• [Information supplied]:
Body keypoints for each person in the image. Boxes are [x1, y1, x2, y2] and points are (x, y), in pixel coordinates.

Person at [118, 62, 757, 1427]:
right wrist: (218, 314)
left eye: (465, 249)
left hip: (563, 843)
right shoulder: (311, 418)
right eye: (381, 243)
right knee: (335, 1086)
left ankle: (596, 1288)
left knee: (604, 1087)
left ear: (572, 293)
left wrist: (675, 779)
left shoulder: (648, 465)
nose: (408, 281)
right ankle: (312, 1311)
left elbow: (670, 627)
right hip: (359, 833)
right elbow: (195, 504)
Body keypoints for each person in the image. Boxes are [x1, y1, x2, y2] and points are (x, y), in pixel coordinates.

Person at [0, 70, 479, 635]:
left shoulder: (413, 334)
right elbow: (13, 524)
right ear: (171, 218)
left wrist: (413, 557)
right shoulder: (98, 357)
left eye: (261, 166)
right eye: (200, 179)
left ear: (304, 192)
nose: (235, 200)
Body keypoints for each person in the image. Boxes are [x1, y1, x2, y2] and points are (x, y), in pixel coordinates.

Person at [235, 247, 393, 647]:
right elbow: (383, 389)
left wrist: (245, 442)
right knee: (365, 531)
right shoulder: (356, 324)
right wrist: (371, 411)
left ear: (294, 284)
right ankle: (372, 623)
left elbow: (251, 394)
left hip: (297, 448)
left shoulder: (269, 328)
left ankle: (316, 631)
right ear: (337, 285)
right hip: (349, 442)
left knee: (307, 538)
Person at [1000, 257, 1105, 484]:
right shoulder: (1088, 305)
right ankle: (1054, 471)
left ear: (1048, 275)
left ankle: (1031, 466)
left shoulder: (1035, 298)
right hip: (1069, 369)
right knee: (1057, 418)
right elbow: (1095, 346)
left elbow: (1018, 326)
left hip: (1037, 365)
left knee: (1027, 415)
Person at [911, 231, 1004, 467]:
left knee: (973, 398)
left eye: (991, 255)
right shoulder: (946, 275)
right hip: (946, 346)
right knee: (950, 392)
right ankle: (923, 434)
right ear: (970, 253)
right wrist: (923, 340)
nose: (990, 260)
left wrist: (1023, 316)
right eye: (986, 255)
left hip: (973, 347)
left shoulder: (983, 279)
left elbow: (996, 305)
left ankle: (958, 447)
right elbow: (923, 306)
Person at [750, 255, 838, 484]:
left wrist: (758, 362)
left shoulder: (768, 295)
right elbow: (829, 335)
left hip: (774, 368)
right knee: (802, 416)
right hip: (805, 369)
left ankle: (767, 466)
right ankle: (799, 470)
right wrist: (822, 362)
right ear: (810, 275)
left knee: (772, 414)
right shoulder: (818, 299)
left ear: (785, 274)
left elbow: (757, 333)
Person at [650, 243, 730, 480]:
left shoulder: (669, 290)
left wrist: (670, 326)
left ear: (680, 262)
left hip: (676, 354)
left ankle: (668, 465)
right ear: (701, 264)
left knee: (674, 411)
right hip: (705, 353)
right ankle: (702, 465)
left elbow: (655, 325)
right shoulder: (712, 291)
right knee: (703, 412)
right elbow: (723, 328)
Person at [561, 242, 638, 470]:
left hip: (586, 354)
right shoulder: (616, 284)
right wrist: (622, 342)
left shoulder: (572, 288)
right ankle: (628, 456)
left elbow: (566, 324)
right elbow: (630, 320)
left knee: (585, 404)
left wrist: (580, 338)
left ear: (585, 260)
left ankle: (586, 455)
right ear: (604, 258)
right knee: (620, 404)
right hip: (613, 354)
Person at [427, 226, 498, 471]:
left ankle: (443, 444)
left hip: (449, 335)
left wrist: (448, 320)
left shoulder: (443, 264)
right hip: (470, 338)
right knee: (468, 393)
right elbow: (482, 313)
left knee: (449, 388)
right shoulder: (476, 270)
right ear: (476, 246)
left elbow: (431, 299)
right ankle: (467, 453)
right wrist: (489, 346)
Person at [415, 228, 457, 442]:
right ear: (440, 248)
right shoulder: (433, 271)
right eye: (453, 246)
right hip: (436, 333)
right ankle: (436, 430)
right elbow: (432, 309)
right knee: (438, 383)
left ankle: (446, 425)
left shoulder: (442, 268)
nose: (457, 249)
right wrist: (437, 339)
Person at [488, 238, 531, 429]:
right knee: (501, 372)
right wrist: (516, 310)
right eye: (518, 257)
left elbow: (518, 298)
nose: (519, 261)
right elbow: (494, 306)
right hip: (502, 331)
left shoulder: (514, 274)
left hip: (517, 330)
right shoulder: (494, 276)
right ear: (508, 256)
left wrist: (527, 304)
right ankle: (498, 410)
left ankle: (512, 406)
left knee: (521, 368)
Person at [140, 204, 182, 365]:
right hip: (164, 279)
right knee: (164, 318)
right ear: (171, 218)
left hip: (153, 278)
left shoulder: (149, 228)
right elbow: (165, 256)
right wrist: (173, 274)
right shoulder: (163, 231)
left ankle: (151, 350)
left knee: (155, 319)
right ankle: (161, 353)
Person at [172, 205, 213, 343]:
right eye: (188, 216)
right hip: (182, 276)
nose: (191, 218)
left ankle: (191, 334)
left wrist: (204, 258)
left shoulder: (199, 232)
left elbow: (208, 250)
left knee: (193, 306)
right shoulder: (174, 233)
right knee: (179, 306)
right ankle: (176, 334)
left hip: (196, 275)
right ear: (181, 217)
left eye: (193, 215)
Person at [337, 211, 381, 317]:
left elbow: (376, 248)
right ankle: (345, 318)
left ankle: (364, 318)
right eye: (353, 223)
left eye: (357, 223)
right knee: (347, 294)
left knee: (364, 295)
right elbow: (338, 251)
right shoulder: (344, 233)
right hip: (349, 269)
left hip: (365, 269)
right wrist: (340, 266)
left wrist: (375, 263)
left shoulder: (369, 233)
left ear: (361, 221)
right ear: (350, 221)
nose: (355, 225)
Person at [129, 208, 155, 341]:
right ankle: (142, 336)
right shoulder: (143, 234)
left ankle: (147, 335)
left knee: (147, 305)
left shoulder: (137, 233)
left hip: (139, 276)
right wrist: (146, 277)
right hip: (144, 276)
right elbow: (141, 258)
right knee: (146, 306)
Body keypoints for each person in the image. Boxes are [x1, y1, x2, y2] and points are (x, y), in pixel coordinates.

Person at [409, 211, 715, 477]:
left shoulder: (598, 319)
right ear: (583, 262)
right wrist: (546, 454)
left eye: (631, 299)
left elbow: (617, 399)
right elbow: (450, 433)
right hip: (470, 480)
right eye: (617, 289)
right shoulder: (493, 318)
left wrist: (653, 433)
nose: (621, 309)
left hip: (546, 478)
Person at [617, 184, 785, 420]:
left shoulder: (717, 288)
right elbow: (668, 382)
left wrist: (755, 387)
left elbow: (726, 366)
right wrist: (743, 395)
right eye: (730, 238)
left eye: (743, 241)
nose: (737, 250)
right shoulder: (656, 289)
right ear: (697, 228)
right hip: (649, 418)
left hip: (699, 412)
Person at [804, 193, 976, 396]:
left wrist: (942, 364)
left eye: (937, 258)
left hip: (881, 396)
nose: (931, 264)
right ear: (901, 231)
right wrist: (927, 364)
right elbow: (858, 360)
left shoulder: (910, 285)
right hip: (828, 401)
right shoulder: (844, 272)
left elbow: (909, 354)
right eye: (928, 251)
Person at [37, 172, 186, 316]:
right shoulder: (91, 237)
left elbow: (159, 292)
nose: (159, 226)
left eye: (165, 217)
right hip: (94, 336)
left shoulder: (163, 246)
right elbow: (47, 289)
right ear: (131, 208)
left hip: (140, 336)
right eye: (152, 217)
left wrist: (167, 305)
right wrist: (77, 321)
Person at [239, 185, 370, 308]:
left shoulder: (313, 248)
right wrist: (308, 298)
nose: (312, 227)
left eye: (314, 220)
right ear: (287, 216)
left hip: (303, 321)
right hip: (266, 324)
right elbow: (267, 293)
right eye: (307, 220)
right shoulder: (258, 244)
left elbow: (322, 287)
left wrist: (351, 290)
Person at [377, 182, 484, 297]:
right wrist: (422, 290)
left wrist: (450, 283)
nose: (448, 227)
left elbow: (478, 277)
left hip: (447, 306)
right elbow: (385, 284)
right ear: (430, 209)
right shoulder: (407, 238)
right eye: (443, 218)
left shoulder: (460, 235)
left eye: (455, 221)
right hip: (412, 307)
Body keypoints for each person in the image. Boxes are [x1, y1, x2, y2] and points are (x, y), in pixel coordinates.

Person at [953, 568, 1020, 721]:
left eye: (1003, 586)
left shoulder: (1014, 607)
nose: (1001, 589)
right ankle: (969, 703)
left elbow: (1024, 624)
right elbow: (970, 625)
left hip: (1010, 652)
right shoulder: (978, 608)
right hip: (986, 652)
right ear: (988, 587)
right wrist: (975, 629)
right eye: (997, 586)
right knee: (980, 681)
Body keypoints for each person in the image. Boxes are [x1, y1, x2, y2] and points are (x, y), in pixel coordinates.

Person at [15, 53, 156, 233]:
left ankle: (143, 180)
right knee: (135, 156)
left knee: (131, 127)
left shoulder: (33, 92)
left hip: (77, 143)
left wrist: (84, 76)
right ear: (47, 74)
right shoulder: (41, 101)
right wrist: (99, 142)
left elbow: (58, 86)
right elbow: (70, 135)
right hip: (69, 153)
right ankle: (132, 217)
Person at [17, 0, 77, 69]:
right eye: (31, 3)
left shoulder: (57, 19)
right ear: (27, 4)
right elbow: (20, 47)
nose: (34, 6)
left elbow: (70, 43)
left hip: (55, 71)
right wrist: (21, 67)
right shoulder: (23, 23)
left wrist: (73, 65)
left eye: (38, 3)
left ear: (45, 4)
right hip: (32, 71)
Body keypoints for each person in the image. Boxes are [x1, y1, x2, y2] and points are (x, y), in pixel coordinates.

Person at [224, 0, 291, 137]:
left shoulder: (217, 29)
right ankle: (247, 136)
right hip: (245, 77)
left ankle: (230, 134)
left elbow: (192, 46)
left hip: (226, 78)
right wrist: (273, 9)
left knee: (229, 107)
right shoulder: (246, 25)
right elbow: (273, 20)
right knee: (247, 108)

• [How to complete this task]: In the entries above, find the line with "left ear: (585, 260)" and the line with "right elbow: (482, 313)", then restate word for word both of them and every line between, with nothing more.

• [Your solution]:
left ear: (585, 260)
left ankle: (586, 455)
right ear: (604, 258)
right knee: (620, 404)
right hip: (613, 354)
Person at [427, 226, 498, 471]:
left ankle: (443, 444)
left hip: (449, 335)
left wrist: (448, 320)
left shoulder: (443, 264)
right hip: (470, 338)
right knee: (468, 393)
right elbow: (482, 313)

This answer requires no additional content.